## 阅读材料
──────────────────────────────
VS Code是一个免费、基于开源技术构建的代码编辑器,其核心功能通过扩展实现。

  • 核心特性与版本策略:
    • 开源与遥测: VS Code本身开源,用户可选择关闭遥测数据(telemetry),或使用完全移除遥测的社区分支版本如VSCodium
    • 版本策略: 提供两种版本供用户选择:
      • 稳定版 (Stable): 每月发布,功能稳定。
      • Insiders版 (Insiders): 每夜发布,可体验最前沿的实验性功能。
    • Python生态支持: 微软投入巨大资源支持Python,包括组建“Faster CPython团队”提升性能、雇佣Python核心贡献者,并通过WebAssembly实现了浏览器内Python运行。
──────────────────────────────
## 数据列表
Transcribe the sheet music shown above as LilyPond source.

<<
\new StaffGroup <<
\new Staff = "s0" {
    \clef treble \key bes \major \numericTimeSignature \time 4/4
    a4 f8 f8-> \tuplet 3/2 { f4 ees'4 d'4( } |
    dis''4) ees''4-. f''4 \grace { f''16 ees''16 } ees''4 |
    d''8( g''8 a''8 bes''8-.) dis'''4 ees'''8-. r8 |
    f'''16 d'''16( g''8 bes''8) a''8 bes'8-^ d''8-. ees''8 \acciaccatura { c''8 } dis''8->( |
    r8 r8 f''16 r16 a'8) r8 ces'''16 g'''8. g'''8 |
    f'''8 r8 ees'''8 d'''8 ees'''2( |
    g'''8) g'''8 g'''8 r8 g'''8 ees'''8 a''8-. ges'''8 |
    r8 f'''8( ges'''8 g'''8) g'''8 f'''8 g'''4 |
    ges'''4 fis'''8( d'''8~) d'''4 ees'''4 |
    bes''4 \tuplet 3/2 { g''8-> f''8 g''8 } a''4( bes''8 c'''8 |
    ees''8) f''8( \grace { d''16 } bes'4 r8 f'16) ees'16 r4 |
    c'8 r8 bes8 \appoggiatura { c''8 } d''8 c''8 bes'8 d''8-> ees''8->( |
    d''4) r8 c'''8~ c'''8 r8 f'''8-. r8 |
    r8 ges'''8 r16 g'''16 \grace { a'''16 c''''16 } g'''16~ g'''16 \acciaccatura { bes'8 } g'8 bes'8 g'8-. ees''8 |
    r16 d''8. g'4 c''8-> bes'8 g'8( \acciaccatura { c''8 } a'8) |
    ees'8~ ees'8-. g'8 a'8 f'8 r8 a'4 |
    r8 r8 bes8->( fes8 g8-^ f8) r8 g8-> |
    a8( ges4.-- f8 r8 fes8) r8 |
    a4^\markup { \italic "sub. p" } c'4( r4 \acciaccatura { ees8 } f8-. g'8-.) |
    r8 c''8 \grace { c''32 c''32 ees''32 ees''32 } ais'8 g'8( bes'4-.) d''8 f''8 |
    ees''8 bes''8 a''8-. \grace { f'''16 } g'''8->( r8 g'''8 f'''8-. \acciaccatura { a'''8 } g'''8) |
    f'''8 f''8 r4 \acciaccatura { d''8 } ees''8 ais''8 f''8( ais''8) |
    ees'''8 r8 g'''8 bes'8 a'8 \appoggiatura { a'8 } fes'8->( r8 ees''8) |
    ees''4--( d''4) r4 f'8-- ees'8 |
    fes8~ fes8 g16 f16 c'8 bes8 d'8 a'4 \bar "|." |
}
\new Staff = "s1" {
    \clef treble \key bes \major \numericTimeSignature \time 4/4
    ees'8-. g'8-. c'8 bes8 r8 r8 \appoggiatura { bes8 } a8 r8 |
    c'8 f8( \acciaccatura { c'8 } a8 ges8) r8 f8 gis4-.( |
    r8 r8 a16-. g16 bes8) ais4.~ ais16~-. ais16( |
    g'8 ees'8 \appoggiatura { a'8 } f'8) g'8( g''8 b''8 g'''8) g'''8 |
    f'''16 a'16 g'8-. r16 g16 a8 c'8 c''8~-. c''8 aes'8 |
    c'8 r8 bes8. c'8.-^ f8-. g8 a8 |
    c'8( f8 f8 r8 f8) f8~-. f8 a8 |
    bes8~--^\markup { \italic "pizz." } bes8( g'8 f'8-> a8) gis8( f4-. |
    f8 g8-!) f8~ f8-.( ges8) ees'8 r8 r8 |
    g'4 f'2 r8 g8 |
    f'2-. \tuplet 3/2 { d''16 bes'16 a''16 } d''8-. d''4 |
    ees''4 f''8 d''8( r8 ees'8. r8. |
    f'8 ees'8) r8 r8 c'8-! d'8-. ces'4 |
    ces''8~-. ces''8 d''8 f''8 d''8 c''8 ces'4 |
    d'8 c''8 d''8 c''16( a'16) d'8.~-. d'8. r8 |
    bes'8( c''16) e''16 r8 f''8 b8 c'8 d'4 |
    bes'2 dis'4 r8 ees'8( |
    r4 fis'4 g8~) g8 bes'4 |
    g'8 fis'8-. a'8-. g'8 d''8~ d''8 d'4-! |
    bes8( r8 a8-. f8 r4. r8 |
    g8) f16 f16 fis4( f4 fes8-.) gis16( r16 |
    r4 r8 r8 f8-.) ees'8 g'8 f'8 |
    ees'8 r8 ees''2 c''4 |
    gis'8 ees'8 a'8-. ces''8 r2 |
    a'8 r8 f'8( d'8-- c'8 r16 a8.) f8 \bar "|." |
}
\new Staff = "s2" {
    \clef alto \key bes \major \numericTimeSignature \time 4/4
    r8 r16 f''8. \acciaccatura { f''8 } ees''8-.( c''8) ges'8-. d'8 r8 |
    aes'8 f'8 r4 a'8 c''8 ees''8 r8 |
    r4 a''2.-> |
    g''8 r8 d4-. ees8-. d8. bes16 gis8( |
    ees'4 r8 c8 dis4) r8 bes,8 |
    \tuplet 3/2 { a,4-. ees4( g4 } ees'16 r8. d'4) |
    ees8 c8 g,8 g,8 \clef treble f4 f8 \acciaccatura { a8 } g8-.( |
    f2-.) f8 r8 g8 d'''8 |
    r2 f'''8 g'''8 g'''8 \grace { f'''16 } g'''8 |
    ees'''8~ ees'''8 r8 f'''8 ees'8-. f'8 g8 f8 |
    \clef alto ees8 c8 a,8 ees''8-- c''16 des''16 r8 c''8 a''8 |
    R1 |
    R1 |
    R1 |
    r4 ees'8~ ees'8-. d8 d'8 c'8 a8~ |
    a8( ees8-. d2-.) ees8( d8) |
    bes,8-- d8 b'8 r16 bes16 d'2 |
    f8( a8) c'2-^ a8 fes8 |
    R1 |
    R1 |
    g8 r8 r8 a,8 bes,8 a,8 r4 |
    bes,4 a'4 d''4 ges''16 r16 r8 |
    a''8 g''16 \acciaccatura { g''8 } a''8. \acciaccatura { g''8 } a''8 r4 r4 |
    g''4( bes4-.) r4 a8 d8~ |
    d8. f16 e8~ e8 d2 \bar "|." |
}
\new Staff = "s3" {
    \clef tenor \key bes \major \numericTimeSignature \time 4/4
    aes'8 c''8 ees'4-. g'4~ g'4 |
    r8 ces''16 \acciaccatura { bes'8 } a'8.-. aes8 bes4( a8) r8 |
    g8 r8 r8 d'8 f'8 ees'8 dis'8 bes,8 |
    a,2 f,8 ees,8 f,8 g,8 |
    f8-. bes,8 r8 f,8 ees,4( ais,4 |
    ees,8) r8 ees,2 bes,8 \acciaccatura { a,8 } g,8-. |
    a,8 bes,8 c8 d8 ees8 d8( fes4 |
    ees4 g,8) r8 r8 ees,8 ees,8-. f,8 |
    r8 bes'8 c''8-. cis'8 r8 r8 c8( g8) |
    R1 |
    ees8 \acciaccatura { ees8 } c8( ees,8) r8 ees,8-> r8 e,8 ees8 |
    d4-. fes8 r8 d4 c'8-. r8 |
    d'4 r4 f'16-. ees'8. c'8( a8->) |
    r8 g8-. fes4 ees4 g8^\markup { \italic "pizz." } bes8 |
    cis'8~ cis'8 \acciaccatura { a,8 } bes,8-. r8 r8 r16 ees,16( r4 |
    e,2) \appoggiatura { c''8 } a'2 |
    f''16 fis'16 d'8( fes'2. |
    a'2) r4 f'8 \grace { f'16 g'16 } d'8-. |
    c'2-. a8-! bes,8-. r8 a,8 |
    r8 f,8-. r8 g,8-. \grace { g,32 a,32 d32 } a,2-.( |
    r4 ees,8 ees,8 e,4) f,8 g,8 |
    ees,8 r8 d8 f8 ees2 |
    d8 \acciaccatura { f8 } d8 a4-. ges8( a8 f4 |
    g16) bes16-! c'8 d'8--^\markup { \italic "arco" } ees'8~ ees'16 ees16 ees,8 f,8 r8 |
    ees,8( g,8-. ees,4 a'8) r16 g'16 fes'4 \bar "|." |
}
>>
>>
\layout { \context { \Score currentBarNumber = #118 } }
──────────────────────────────
## 任务说明
根据阅读材料,VS Code的Insiders版多久发布一次?

## 练习答案
每夜发布。